Task: Can you update the data from the line containing "Craft engaging presentations" through the line containing "those, in settings" by changing "template" to "layout", keeping everything else the same and returning only those lines?
(Entries provided)
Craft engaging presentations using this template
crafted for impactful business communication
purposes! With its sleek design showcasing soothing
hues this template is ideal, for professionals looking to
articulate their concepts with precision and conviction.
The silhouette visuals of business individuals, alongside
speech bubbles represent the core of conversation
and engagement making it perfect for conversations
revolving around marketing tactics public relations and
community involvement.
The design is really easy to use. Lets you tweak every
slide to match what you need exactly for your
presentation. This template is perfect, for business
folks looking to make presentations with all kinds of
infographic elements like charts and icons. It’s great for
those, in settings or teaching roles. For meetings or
(End Entries provided)
(Entries provided)
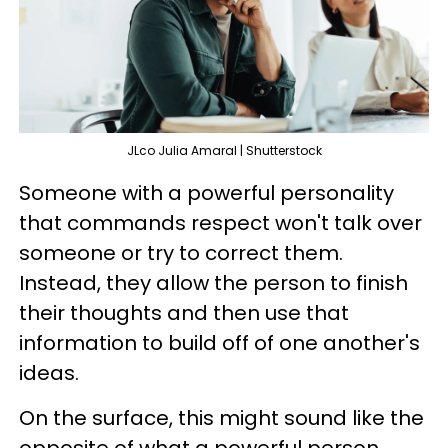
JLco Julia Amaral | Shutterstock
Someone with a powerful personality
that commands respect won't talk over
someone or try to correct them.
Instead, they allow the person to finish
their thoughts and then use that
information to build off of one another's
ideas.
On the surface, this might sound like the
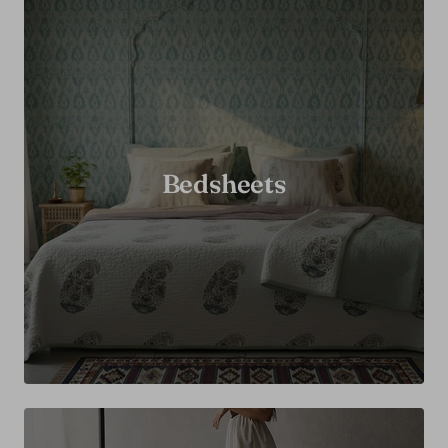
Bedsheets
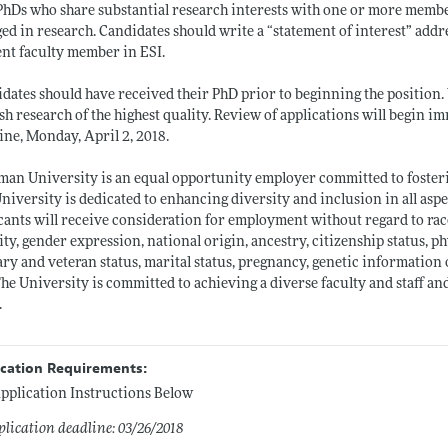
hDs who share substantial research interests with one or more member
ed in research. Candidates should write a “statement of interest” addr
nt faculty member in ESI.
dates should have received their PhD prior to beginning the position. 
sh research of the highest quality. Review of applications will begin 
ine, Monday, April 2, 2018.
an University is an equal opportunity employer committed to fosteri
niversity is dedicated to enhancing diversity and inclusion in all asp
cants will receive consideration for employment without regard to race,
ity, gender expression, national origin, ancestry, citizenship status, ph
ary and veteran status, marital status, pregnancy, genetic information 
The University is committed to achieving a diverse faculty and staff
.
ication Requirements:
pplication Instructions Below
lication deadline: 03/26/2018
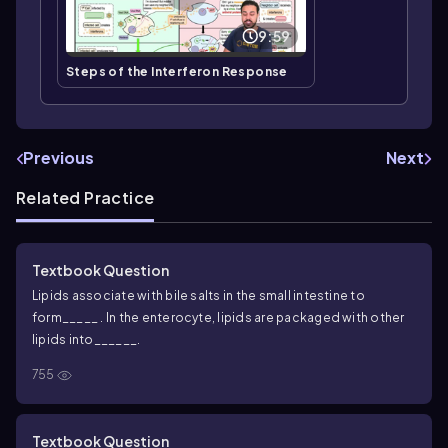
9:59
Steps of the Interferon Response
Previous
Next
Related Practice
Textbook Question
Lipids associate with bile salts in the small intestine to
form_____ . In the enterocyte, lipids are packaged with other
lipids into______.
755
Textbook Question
(End Entries provided)
Completed task:
Craft engaging presentations using this layout
crafted for impactful business communication
purposes! With its sleek design showcasing soothing
hues this layout is ideal, for professionals looking to
articulate their concepts with precision and conviction.
The silhouette visuals of business individuals, alongside
speech bubbles represent the core of conversation
and engagement making it perfect for conversations
revolving around marketing tactics public relations and
community involvement.
The design is really easy to use. Lets you tweak every
slide to match what you need exactly for your
presentation. This layout is perfect, for business
folks looking to make presentations with all kinds of
infographic elements like charts and icons. It’s great for
those, in settings or teaching roles. For meetings or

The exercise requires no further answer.